::: ENTRIES SUPPLIED :::

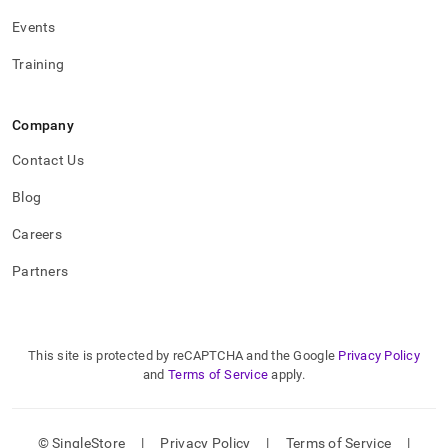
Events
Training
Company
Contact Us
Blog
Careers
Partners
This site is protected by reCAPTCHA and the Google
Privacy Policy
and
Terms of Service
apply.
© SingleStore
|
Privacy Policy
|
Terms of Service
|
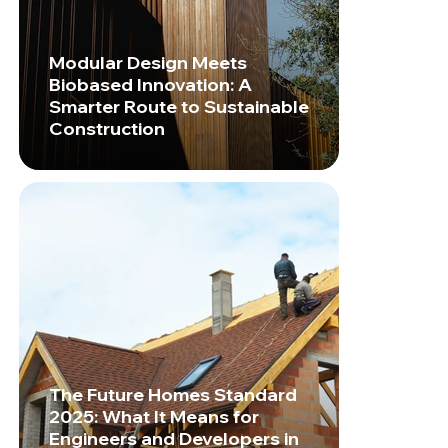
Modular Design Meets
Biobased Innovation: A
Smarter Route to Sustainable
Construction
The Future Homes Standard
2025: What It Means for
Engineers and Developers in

:::
::: ENTRIES SUPPLIED :::

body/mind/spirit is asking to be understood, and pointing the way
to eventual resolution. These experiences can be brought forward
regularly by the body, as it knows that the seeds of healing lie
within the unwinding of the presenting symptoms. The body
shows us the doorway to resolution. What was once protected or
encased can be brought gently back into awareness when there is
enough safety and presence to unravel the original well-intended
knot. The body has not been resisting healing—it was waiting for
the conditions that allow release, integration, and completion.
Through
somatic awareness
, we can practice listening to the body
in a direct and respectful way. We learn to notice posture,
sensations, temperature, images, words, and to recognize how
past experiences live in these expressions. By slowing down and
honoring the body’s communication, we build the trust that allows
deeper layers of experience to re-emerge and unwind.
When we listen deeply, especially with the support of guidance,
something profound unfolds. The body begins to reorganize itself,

:::

[REQUIREMENT]
Extract exactly and only the lines above from the line containing "within the unwinding" through the line containing "something profound unfolds.", both end lines included.

[OUTPUT]
within the unwinding of the presenting symptoms. The body
shows us the doorway to resolution. What was once protected or
encased can be brought gently back into awareness when there is
enough safety and presence to unravel the original well-intended
knot. The body has not been resisting healing—it was waiting for
the conditions that allow release, integration, and completion.
Through
somatic awareness
, we can practice listening to the body
in a direct and respectful way. We learn to notice posture,
sensations, temperature, images, words, and to recognize how
past experiences live in these expressions. By slowing down and
honoring the body’s communication, we build the trust that allows
deeper layers of experience to re-emerge and unwind.
When we listen deeply, especially with the support of guidance,
something profound unfolds. The body begins to reorganize itself,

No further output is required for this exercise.